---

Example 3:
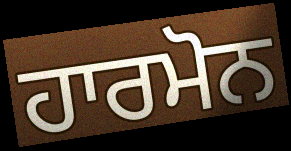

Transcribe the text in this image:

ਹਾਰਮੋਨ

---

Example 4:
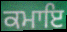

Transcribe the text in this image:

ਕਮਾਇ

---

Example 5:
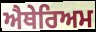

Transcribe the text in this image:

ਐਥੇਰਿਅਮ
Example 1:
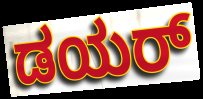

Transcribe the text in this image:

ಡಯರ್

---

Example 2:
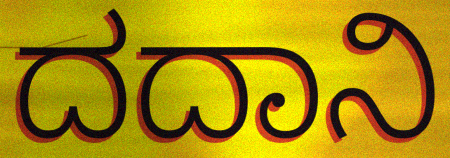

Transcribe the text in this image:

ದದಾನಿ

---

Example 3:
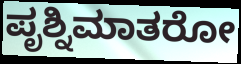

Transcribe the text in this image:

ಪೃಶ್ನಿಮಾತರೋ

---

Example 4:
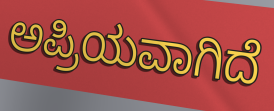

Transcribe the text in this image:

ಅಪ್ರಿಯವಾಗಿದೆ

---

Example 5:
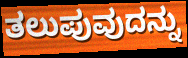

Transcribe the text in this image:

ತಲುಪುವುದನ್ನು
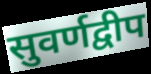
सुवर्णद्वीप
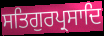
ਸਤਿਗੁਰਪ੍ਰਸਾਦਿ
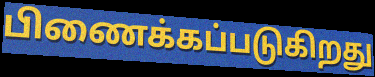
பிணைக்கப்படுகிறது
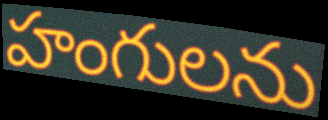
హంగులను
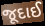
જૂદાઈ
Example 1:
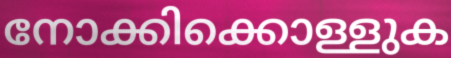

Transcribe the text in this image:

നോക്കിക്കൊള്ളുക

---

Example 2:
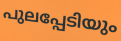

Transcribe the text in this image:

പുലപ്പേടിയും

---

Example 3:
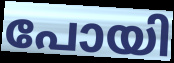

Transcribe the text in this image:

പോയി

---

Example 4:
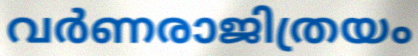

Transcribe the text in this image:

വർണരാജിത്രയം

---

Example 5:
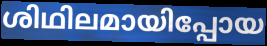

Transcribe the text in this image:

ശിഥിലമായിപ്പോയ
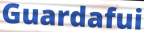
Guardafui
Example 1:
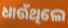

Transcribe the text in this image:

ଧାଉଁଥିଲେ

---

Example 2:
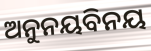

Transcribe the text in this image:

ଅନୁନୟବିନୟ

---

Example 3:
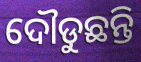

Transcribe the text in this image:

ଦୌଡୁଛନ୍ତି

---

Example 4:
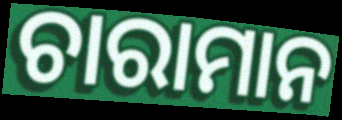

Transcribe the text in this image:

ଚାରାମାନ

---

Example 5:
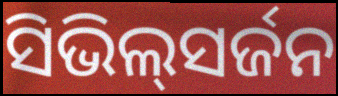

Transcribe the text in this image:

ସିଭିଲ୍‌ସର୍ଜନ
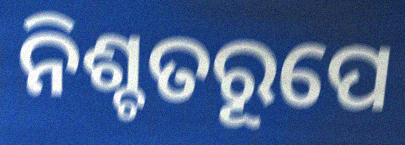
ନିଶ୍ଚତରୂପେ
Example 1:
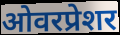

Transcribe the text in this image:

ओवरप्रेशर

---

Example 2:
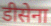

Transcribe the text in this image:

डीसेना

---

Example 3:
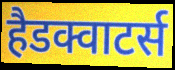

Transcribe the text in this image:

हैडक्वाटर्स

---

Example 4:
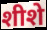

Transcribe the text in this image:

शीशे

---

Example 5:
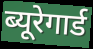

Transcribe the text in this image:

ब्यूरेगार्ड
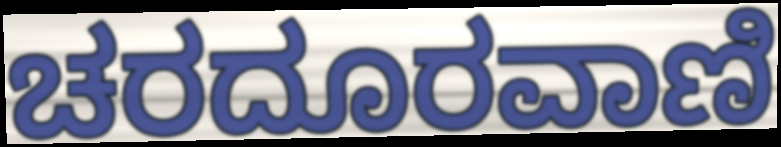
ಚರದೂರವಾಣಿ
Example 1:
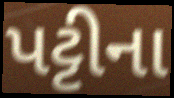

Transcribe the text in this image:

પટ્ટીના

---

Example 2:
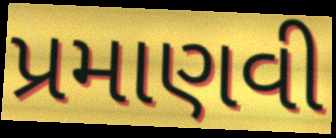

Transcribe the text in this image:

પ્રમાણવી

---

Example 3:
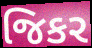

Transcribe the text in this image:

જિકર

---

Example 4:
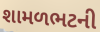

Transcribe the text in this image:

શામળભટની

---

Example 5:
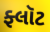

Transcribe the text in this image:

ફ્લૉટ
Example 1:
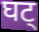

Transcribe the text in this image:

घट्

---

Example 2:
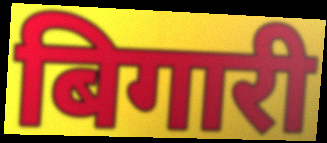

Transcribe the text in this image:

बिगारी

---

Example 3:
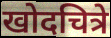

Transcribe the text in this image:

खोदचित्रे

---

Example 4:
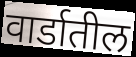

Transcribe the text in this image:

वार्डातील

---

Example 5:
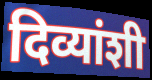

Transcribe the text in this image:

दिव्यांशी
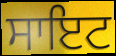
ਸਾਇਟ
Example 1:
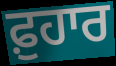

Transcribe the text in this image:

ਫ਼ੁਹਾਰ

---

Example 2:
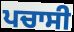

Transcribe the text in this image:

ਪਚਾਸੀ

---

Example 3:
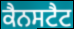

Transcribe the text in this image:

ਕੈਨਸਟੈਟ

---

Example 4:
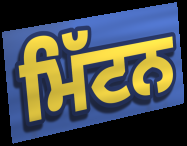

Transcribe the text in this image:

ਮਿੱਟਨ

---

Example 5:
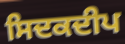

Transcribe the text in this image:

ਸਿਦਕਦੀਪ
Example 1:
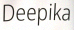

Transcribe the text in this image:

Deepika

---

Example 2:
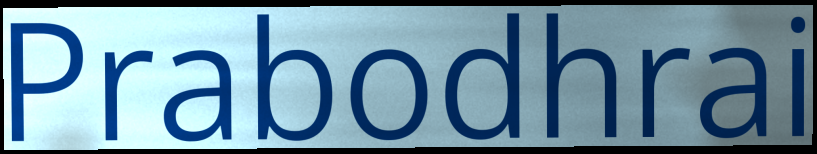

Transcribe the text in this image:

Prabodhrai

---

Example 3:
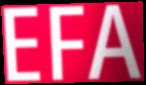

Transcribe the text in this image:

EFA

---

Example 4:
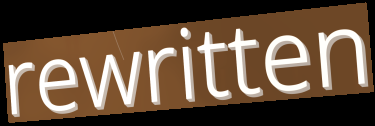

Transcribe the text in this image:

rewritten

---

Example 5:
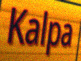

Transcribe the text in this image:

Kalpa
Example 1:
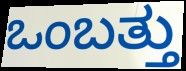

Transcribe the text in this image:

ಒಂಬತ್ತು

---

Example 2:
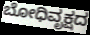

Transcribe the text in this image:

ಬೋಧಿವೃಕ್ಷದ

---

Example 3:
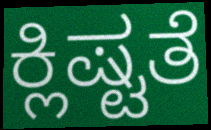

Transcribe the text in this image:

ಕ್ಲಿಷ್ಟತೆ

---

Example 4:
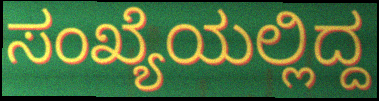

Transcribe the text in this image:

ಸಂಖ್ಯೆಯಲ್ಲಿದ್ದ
* * * * * * * * *
Problem -
Please print everything in the material exactly, apart from the pictures.

Output -
---

Example 3:

Transcribe the text in this image:

ਹਾਰਮੋਨ

---

Example 4:

Transcribe the text in this image:

ਕਮਾਇ

---

Example 5:

Transcribe the text in this image:

ਐਥੇਰਿਅਮ
Example 1:

Transcribe the text in this image:

ಡಯರ್

---

Example 2:

Transcribe the text in this image:

ದದಾನಿ

---

Example 3:

Transcribe the text in this image:

ಪೃಶ್ನಿಮಾತರೋ

---

Example 4:

Transcribe the text in this image:

ಅಪ್ರಿಯವಾಗಿದೆ

---

Example 5:

Transcribe the text in this image:

ತಲುಪುವುದನ್ನು
सुवर्णद्वीप
ਸਤਿਗੁਰਪ੍ਰਸਾਦਿ
பிணைக்கப்படுகிறது
హంగులను
જૂદાઈ
Example 1:

Transcribe the text in this image:

നോക്കിക്കൊള്ളുക

---

Example 2:

Transcribe the text in this image:

പുലപ്പേടിയും

---

Example 3:

Transcribe the text in this image:

പോയി

---

Example 4:

Transcribe the text in this image:

വർണരാജിത്രയം

---

Example 5:

Transcribe the text in this image:

ശിഥിലമായിപ്പോയ
Guardafui
Example 1:

Transcribe the text in this image:

ଧାଉଁଥିଲେ

---

Example 2:

Transcribe the text in this image:

ଅନୁନୟବିନୟ

---

Example 3:

Transcribe the text in this image:

ଦୌଡୁଛନ୍ତି

---

Example 4:

Transcribe the text in this image:

ଚାରାମାନ

---

Example 5:

Transcribe the text in this image:

ସିଭିଲ୍‌ସର୍ଜନ
ନିଶ୍ଚତରୂପେ
Example 1:

Transcribe the text in this image:

ओवरप्रेशर

---

Example 2:

Transcribe the text in this image:

डीसेना

---

Example 3:

Transcribe the text in this image:

हैडक्वाटर्स

---

Example 4:

Transcribe the text in this image:

शीशे

---

Example 5:

Transcribe the text in this image:

ब्यूरेगार्ड
ಚರದೂರವಾಣಿ
Example 1:

Transcribe the text in this image:

પટ્ટીના

---

Example 2:

Transcribe the text in this image:

પ્રમાણવી

---

Example 3:

Transcribe the text in this image:

જિકર

---

Example 4:

Transcribe the text in this image:

શામળભટની

---

Example 5:

Transcribe the text in this image:

ફ્લૉટ
Example 1:

Transcribe the text in this image:

घट्

---

Example 2:

Transcribe the text in this image:

बिगारी

---

Example 3:

Transcribe the text in this image:

खोदचित्रे

---

Example 4:

Transcribe the text in this image:

वार्डातील

---

Example 5:

Transcribe the text in this image:

दिव्यांशी
ਸਾਇਟ
Example 1:

Transcribe the text in this image:

ਫ਼ੁਹਾਰ

---

Example 2:

Transcribe the text in this image:

ਪਚਾਸੀ

---

Example 3:

Transcribe the text in this image:

ਕੈਨਸਟੈਟ

---

Example 4:

Transcribe the text in this image:

ਮਿੱਟਨ

---

Example 5:

Transcribe the text in this image:

ਸਿਦਕਦੀਪ
Example 1:

Transcribe the text in this image:

Deepika

---

Example 2:

Transcribe the text in this image:

Prabodhrai

---

Example 3:

Transcribe the text in this image:

EFA

---

Example 4:

Transcribe the text in this image:

rewritten

---

Example 5:

Transcribe the text in this image:

Kalpa
Example 1:

Transcribe the text in this image:

ಒಂಬತ್ತು

---

Example 2:

Transcribe the text in this image:

ಬೋಧಿವೃಕ್ಷದ

---

Example 3:

Transcribe the text in this image:

ಕ್ಲಿಷ್ಟತೆ

---

Example 4:

Transcribe the text in this image:

ಸಂಖ್ಯೆಯಲ್ಲಿದ್ದ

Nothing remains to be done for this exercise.